Ecrire et migrer

Azouz BEGAG



La lecture quand elle se fait rencontre offre le déclic identificatoire qui met sur les rails de l'écriture littéraire. Mais l'entrée dans celle-ci s'apparente à un véritable "passage de frontière". Dès lors, "replonger" dans la mémoire de l'immigration parentale, ouvrir à nouveau son "dossier classé" pour la reconstituer et la dépasser, fait de l'acte d'écriture et de création un acte "d'auto-création".

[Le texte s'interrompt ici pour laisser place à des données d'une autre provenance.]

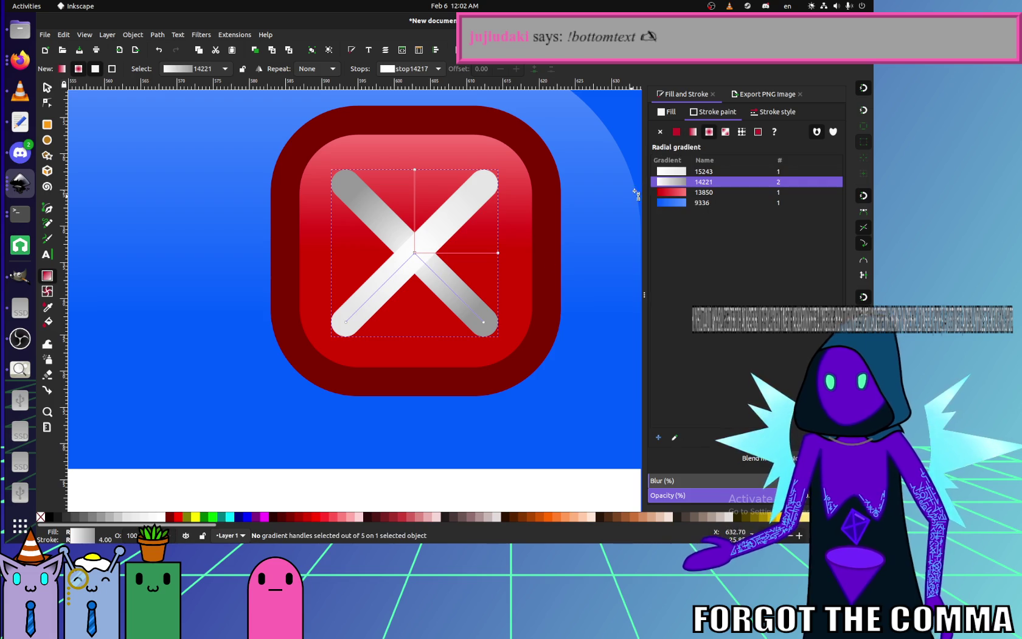
click(703, 172)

idée de création contient celle de migration. Créer, c'est partir d'une origine et recons-truire le monde à travers le regard qu'on porte sur lui. Dès lors, quand on est artiste issu de l'immigration, il y a là une interpénétration de deux univers qui fabriquent et se nourrissent en même temps de mouvances, de dérives, de recherche de soi. J'ai essayé tout au long de ma contribution à ce numéro d'Ecarts d'Identité, de faire des allers-retours entre mon travail d'écrivain et ma situation de Français d'origine algérienne pour débusquer les lieux de rencontre entre la création et la migration.


La magie des mots


  En 1985, j'habitais encore dans une cité HLM au nord de Lyon, quand j'ai lu un roman, "Le thé au Harem d'Archi Ahmed" de Mehdi Charef (1). C'était la première fois de ma vie que la lecture d'un livre avait en moi autant de résonance. Elle me décentrait littéralement par rapport à la vision que j'avais jusque-là du monde possible dans lequel un enfant d'immigré pouvait concevoir sa place en France. L'histoire de la galère sociale et urbaine de Madjid, le héros de Mehdi Charef, avait tant de similitude, de proximité avec ma propre expérience sociale, familiale et urbaine, que je m'extasiais à chaque page tournée de retrouver des impressions, des idées, des émotions qui m'étaient très familières. Comment l'auteur avait-il su trouver avec autant de justesse les phrases pour donner vie à des choses que je croyais être de l'ordre de mon intimité ? Cette proximité intime avec l'auteur du Thé au Harem m'introduisait réellement dans le monde des mots, de leur force, de leur magie. Elle révélait également à mes yeux la puissance sociale de l'écriture, car en effet, elle me prodiguait un profond sentiment communautaire, une impression de partager exactement la même histoire avec cet écrivain et ses personnages et que, par-delà, nous devions être plusieurs milliers d'enfants d'immigrés en France à ressentir cette reconnaissance. L'écrivain n'est-il pas le porte-plume des sentiments que nous partageons tous ?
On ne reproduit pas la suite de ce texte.